28 August 2022

Libya: Fighting between troops loyal to rival prime ministers Fathi Bashagha and Abdulhamid Dbeibah has killed at least 23 and wounded dozens. There having also been “indiscriminate medium and heavy shelling in civilian-populated neighbourhoods” and several hospitals having been hit, the UN's Libya mission has called for an immediate ceasefire.

Tunisia/Racism: 10 to 15 percent of Tunisians are black. Despite a 2018 law (Law 50) outlawing discrimination and punishing people found guilty of racist language or acts with prison of up to 3 years and a fine of up to 950 USD, “80% of Tunisians believe that racial discrimination is a problem in their country” – more than anywhere else in the Arab world. “(T)here are fears the fight against racial discrimination is now at a standstill after the suspension of parliament” by president Saïd, that is “has been sidetracked”.

27 August 2022

Hadraawi/Political poetry: Recently deceased Mohamed Ibrahim Warsame Said – usually called Hadraawi – was “a prolific producer of poems and songs, a known soldier of the voiceless and a fierce voice of poetic political critique”. The article recounts his life, especially focussing on his political engagement – from anticolonial times to resistance against Mohamed Siad Barre to promoting peace.
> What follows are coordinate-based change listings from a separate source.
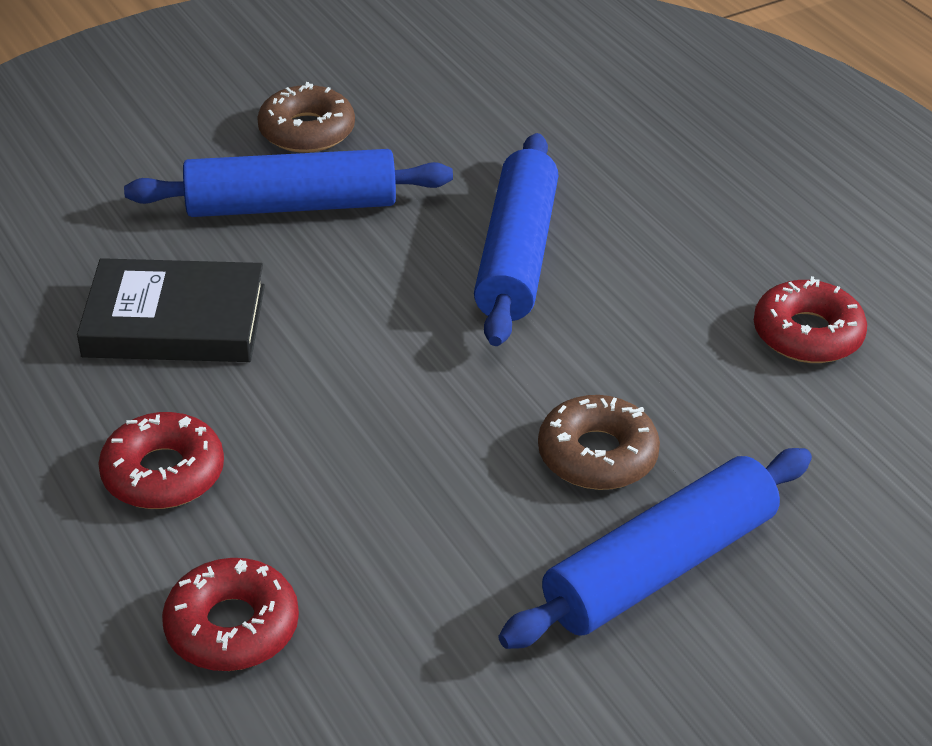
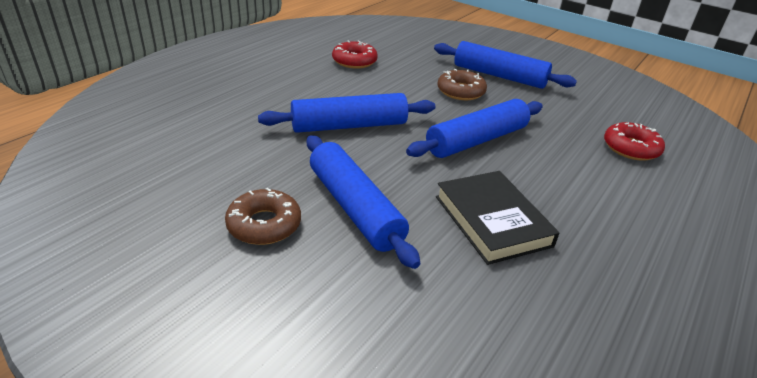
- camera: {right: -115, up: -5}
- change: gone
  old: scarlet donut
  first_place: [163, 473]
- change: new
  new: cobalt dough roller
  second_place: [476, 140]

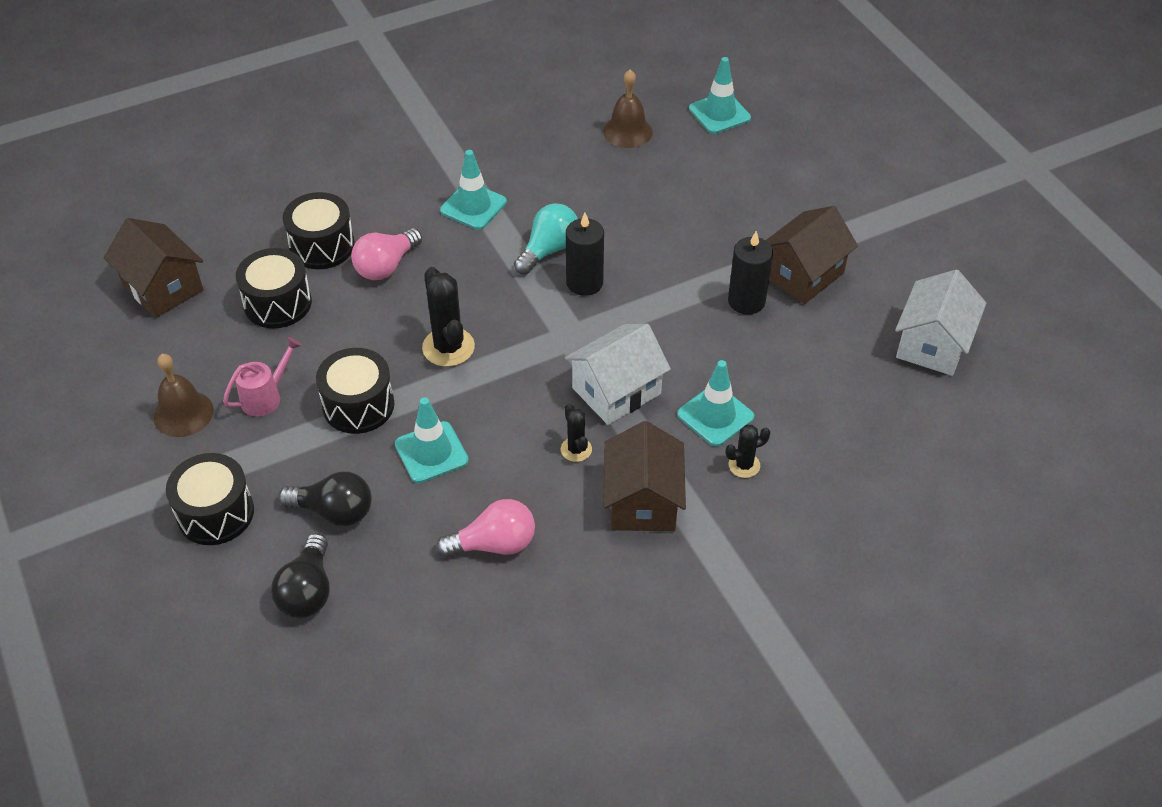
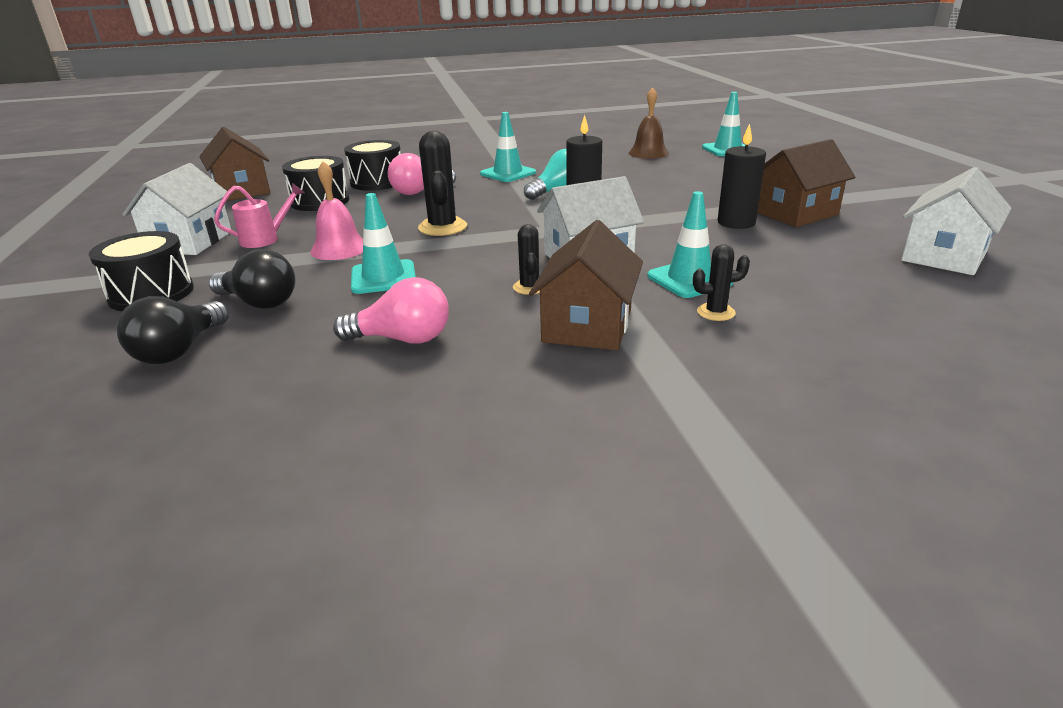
- camera: {right: 15, up: -20}
- change: swapped
  old: ebony drum
  new: rose-pink hand bell
  first_place: [358, 405]
  second_place: [339, 248]
- change: swapped
  old: russet hand bell
  new: snow-white cottage
  first_place: [183, 413]
  second_place: [189, 242]

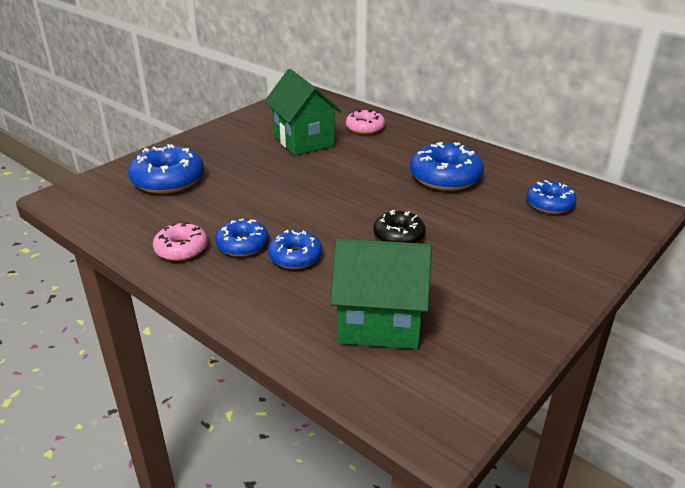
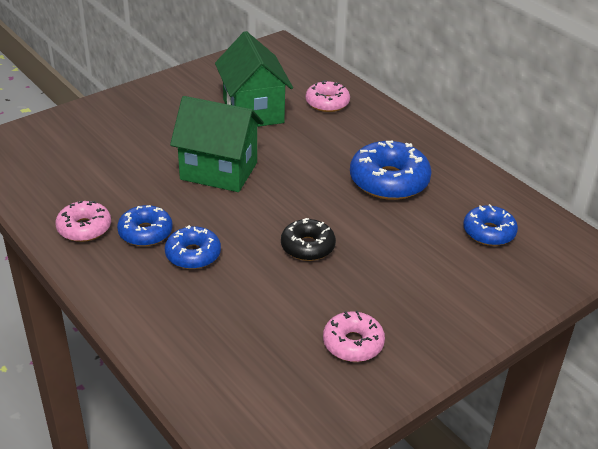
- camera: {right: 10, up: 5}
- change: gone
  old: cobalt donut
  first_place: [168, 180]
- change: shifted
  old: green cottage
  first_place: [379, 324]
  second_place: [219, 171]
- change: new
  new: rose-pink donut
  second_place: [353, 343]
The Shakespeare of Somalia? No: Shakespeare rather was Britain’s Hadraawi.

Nigeria: Financing the war on terror and other insecurity (e.g. banditry in north-west and north-central Nigeria) may become more and more difficult as Abuja is facing a revenue crisis and does not even have enough money to service its debts. The country’s defence budget has increased to 4.5bn USD in 2021 – but the military alone will never be able to win against Boko Haram, much more holistic measures are necessary – and they too cost money. Something needs to be done about the country’s finances urgently.

Climate Change: Heat-related mortality of new-born babies will increase with further world-wide temperature increases. New-born babies are particularly vulnerable because they have limited control over their own body temperatures (little ability to “thermoregulate”). Growing older, their ability to thermoregulate improves – but communication of discomfort to carers may still be a problem.